Answer these from the review excerpt on Soviet science:
1. How many pages does Ethan Pollock's Stalin and the Soviet Science Wars have?
2. Who edited Doing Medicine Together: Germany and Russia between the Wars?
3. What years does the excerpt give for Stalin's domination of the Soviet power structure?

GIVEN TEXT:
Content starts

Eduard Izrailevich Kolchinskii, Biologiia Germanii i Rossii–SSSR v usloviiakh sotsial′no-politicheskikh krizisov pervoi poloviny XX veka (mezhdu liberalizmom, kommunizmom i natsional-sotsializmom) [Biology of Germany and Russia–USSR amid the Sociopolitical Crises of the First Half of the 20th Century (among Liberalism, Communism, and National Socialism)]. 636 pp. St. Petersburg: Nestor-Istoriia, 2007. ISBN 5981871725.
Anastasiia Mikhailovna Korzukhina, Ot prosveshcheniia k nauke: Fizika v Moskovskom i S.-Peterburgskom universitetakh vo vtoroi polovine XIX v.–nachale XX v. [From Enlightenment to Science: Physics in Moscow and St. Petersburg Universities in the Second Half of the 19th and the Beginning of the 20th Centuries]. 261 pp. Dubna: Feniks+, 2006. ISBN 5927900666.
E. B. Muzrukova, ed., Nauka i tekhnika v pervye desiatiletiia sovetskoi vlasti: Sotsiokul′turnoe izmerenie (1917–1940) [Science and Technology in the First Decades of Soviet Power: The Sociocultural Dimension, 1917–40]. 495 pp. Moscow: Academia, 2007. ISBN 5874442537.
Ethan Pollock, Stalin and the Soviet Science Wars. 288 pp. Princeton, NJ: Princeton University Press, 2006. ISBN-13 978-0691124674, $35.00 (cloth); 978-0691138251, $24.95 (paper).
Susan Gross Solomon, ed., Doing Medicine Together: Germany and Russia between the Wars. xvii + 533 pp. Toronto: University of Toronto Press, 2006. ISBN 0802091717. $68.00. [End Page 625]

Was there ever really such a creature as “Stalinist science”?1 The term carries the perplexing heft of an oxymoron. If it is “Stalinist,” then it is repressive, controlled, borderline irrational, and focused on power; if it is “science,” then it is universal, disinterested, self-regulating, and focused on knowledge. There was obviously plenty of science during the period of Stalin’s domination of the Soviet power structure (1927–53), but broad disagreement continues over whether (and if so, to what extent) we as scholars should call this science “Stalinist.” Did it partake of the Soviet experience in anything other than temporal coincidence? If there was such a thing as “Stalinist science,” then how does it change our understanding of the ostensibly irrational features of Stalinism? Or the rational features of science?

Content ends

EXCERPTED RECORDS:
Content starts

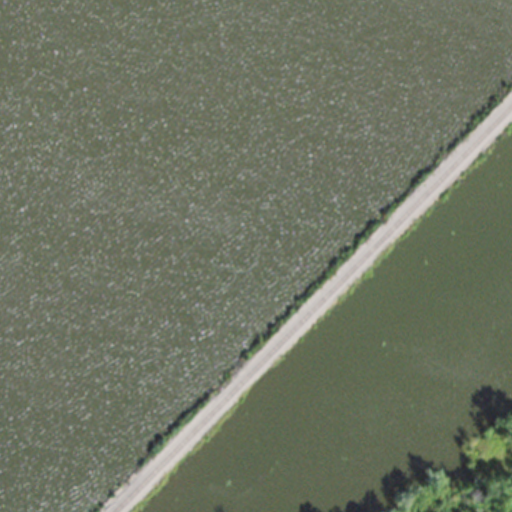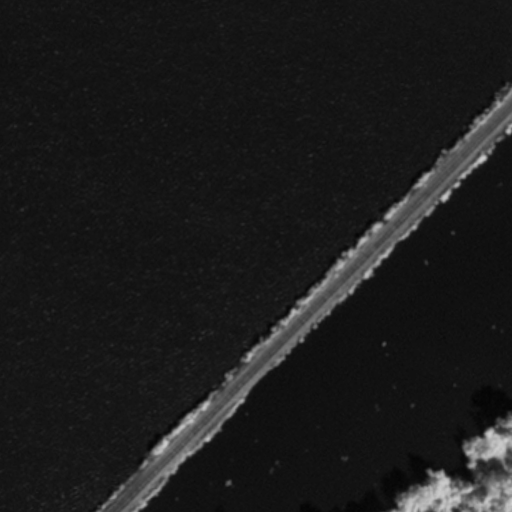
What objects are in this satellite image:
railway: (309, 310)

Content ends
Content starts

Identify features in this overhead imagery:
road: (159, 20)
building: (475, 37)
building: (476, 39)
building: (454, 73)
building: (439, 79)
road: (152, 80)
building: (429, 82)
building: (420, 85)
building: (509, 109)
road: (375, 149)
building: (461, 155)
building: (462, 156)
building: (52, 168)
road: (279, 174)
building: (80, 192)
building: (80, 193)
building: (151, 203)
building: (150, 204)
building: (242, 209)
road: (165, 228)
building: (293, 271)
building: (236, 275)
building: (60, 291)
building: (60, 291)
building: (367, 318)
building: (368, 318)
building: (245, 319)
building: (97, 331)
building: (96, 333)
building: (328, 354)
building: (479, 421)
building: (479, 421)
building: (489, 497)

Content ends

WRITTEN SOLUTION:
1. 288 pages
2. Susan Gross Solomon
3. 1927–53